Chart interpretation exercises
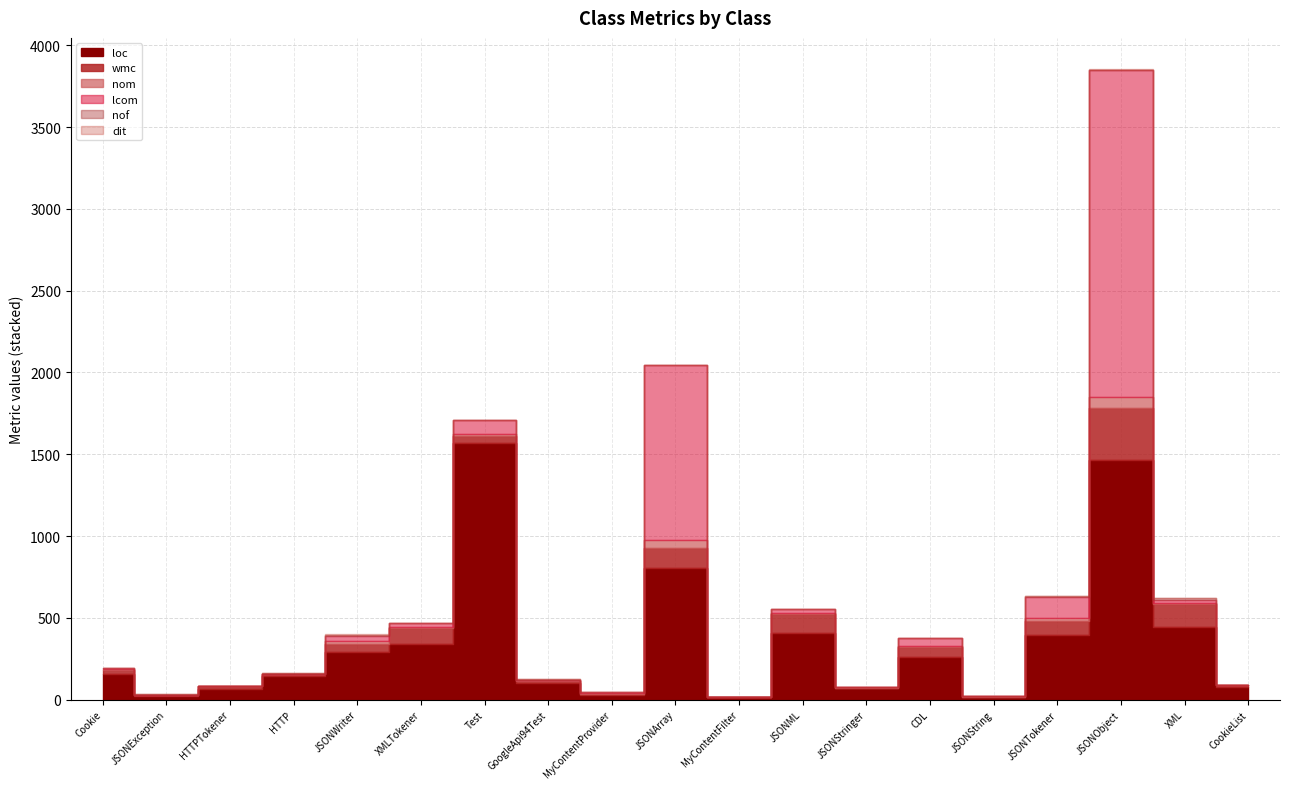

Reading left to right, list all the values displayed in this chart.

loc: Cookie=156	JSONException=24	HTTPTokener=68	HTTP=144	JSONWriter=292	XMLTokener=338	Test=1571	GoogleApi94Test=103	MyContentProvider=30	JSONArray=806	MyContentFilter=14	JSONML=405	JSONStringer=70	CDL=262	JSONString=18	JSONTokener=394	JSONObject=1465	XML=442	CookieList=80
wmc: Cookie=27	JSONException=3	HTTPTokener=13	HTTP=12	JSONWriter=51	XMLTokener=102	Test=38	GoogleApi94Test=10	MyContentProvider=5	JSONArray=123	MyContentFilter=1	JSONML=119	JSONStringer=3	CDL=57	JSONString=1	JSONTokener=87	JSONObject=319	XML=142	CookieList=8
nom: Cookie=4	JSONException=3	HTTPTokener=2	HTTP=2	JSONWriter=14	XMLTokener=7	Test=15	GoogleApi94Test=8	MyContentProvider=4	JSONArray=49	MyContentFilter=1	JSONML=7	JSONStringer=2	CDL=10	JSONString=1	JSONTokener=18	JSONObject=67	XML=7	CookieList=2
lcom: Cookie=6	JSONException=1	HTTPTokener=1	HTTP=1	JSONWriter=35	XMLTokener=21	Test=83	GoogleApi94Test=0	MyContentProvider=6	JSONArray=1066	MyContentFilter=0	JSONML=21	JSONStringer=1	CDL=45	JSONString=0	JSONTokener=127	JSONObject=1999	XML=21	CookieList=1
nof: Cookie=0	JSONException=2	HTTPTokener=0	HTTP=1	JSONWriter=6	XMLTokener=1	Test=3	GoogleApi94Test=4	MyContentProvider=0	JSONArray=1	MyContentFilter=0	JSONML=0	JSONStringer=0	CDL=0	JSONString=0	JSONTokener=7	JSONObject=2	XML=9	CookieList=0
dit: Cookie=1	JSONException=3	HTTPTokener=2	HTTP=1	JSONWriter=1	XMLTokener=2	Test=2	GoogleApi94Test=1	MyContentProvider=1	JSONArray=1	MyContentFilter=1	JSONML=1	JSONStringer=2	CDL=1	JSONString=1	JSONTokener=1	JSONObject=1	XML=1	CookieList=1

— WHAT IS REQUIRED —
Rewrite the entries above, substituting "graph" for "chart" and keeping everything else the same. Omit the pictures from your answer.

— ANSWER FOR THIS EXERCISE —
Reading left to right, list all the values displayed in this graph.

loc: Cookie=156	JSONException=24	HTTPTokener=68	HTTP=144	JSONWriter=292	XMLTokener=338	Test=1571	GoogleApi94Test=103	MyContentProvider=30	JSONArray=806	MyContentFilter=14	JSONML=405	JSONStringer=70	CDL=262	JSONString=18	JSONTokener=394	JSONObject=1465	XML=442	CookieList=80
wmc: Cookie=27	JSONException=3	HTTPTokener=13	HTTP=12	JSONWriter=51	XMLTokener=102	Test=38	GoogleApi94Test=10	MyContentProvider=5	JSONArray=123	MyContentFilter=1	JSONML=119	JSONStringer=3	CDL=57	JSONString=1	JSONTokener=87	JSONObject=319	XML=142	CookieList=8
nom: Cookie=4	JSONException=3	HTTPTokener=2	HTTP=2	JSONWriter=14	XMLTokener=7	Test=15	GoogleApi94Test=8	MyContentProvider=4	JSONArray=49	MyContentFilter=1	JSONML=7	JSONStringer=2	CDL=10	JSONString=1	JSONTokener=18	JSONObject=67	XML=7	CookieList=2
lcom: Cookie=6	JSONException=1	HTTPTokener=1	HTTP=1	JSONWriter=35	XMLTokener=21	Test=83	GoogleApi94Test=0	MyContentProvider=6	JSONArray=1066	MyContentFilter=0	JSONML=21	JSONStringer=1	CDL=45	JSONString=0	JSONTokener=127	JSONObject=1999	XML=21	CookieList=1
nof: Cookie=0	JSONException=2	HTTPTokener=0	HTTP=1	JSONWriter=6	XMLTokener=1	Test=3	GoogleApi94Test=4	MyContentProvider=0	JSONArray=1	MyContentFilter=0	JSONML=0	JSONStringer=0	CDL=0	JSONString=0	JSONTokener=7	JSONObject=2	XML=9	CookieList=0
dit: Cookie=1	JSONException=3	HTTPTokener=2	HTTP=1	JSONWriter=1	XMLTokener=2	Test=2	GoogleApi94Test=1	MyContentProvider=1	JSONArray=1	MyContentFilter=1	JSONML=1	JSONStringer=2	CDL=1	JSONString=1	JSONTokener=1	JSONObject=1	XML=1	CookieList=1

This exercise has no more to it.